The City’s head of planning has undoubtedly done some good for London, but he has failed to come up with a strategic vision for London’s skyline
Despite the Walkie-Talkie, Peter Rees has done some good for London. As keynote developers such as Stuart Lipton readily attest, he created a planning process far more conducive to the needs of developers and has been successful in attracting cutting edge modern architecture and some of the world’s most celebrated contemporary architects to the Square Mile.
But cities are not measured on how comfortable they make starchitects or developers feel, they are measured on the strength and clarity of their character and in this respect, Rees has irrevocably damaged London. Rees and the Corporation of London have recklessly propagated a skyscraper gold rush that they have consistently failed to imbue with a co-ordinated, strategic vision of what London’s skyline should be and, more pointedly, of what architecturally defines London and makes it unique.
Back in 2002 Rees stated that “[We] do not have a vision of how [London’s] skyline should be, but any attempt to say one is good, one is bad, is doomed to failure. What on earth is the point of urban planning if not to articulate a collective vision of what our cities should look like and be?
Cities, especially London, may evolve organically but the buildings of which they are comprised do not. To assume that all that is required to guide the development of tall buildings in a historic city is a benign sprinkling of architectural fairy dust and inventive culinary doppelgangers amounts to a breathtaking abdication of responsibility at the exact point where it is needed most.
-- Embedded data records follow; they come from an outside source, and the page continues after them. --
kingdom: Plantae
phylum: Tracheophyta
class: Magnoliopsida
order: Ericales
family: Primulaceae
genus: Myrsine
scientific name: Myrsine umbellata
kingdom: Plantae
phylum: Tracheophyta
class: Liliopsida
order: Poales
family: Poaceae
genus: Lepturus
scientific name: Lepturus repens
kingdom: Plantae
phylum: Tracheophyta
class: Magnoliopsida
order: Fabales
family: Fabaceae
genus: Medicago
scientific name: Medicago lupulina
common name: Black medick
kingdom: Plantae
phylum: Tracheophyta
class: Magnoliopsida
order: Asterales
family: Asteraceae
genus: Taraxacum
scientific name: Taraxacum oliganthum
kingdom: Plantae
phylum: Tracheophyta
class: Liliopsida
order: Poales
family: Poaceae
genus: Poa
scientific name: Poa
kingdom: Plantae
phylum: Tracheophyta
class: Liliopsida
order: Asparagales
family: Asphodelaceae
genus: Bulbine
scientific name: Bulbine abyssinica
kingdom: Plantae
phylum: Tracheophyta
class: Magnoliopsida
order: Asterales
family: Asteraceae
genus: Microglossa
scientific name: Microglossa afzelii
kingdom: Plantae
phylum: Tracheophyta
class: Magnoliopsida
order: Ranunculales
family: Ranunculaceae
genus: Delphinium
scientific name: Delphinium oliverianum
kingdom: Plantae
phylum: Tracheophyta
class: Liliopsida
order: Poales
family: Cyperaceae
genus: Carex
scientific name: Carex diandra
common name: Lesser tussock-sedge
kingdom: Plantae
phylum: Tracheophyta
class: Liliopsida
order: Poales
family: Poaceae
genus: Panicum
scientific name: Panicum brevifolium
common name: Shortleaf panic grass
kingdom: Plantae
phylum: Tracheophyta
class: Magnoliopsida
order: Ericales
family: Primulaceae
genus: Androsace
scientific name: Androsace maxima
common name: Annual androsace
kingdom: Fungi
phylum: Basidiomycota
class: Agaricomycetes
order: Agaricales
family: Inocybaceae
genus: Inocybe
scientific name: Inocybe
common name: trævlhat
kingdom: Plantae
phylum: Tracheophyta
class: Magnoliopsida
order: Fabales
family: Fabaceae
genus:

Rees’ tenure has recklessly propagated a skyscraper gold rush
Instead of a sensible tall buildings policy, we have perpetual platitudes about the value of contrast. Yes, part of the City’s innate dynamism comes from the juxtaposition of old and new and well designed and sensitively located tall buildings can undoubtedly contribute to this drama. But contrast is never more important than context.
Rees justifies the disfigurement of much of the City’s historic fabric by celebrating the contrast between New York’s St Patrick’s Cathedral and the canyon of skyscrapers that surround it. But in New York, it is the skyscrapers that form the overriding context and identity of the city and this is not in any way threatened by the cathedral. Whereas the City’s urban character is primarily drawn from its historic fabric and yet it is this that is consistently terrorised by the gulag of high-rises Rees has encouraged.
The failure to articulate a vision for tall buildings in London is not the fault of Rees or the City alone. The autonomy of the boroughs and the indifference of the mayor and the GLA have also played their corrosive part too. But Rees set a toxic precedent of planning irresponsibility that has now been successfully exported with hundreds of towers now mushrooming across London in complete isolation, a development which Rees himself bemoans. Thanks to his efforts, not only does the genie refuse to go back in the bottle, but the bottle itself and much of London’s unique architectural character with it, has been smashed.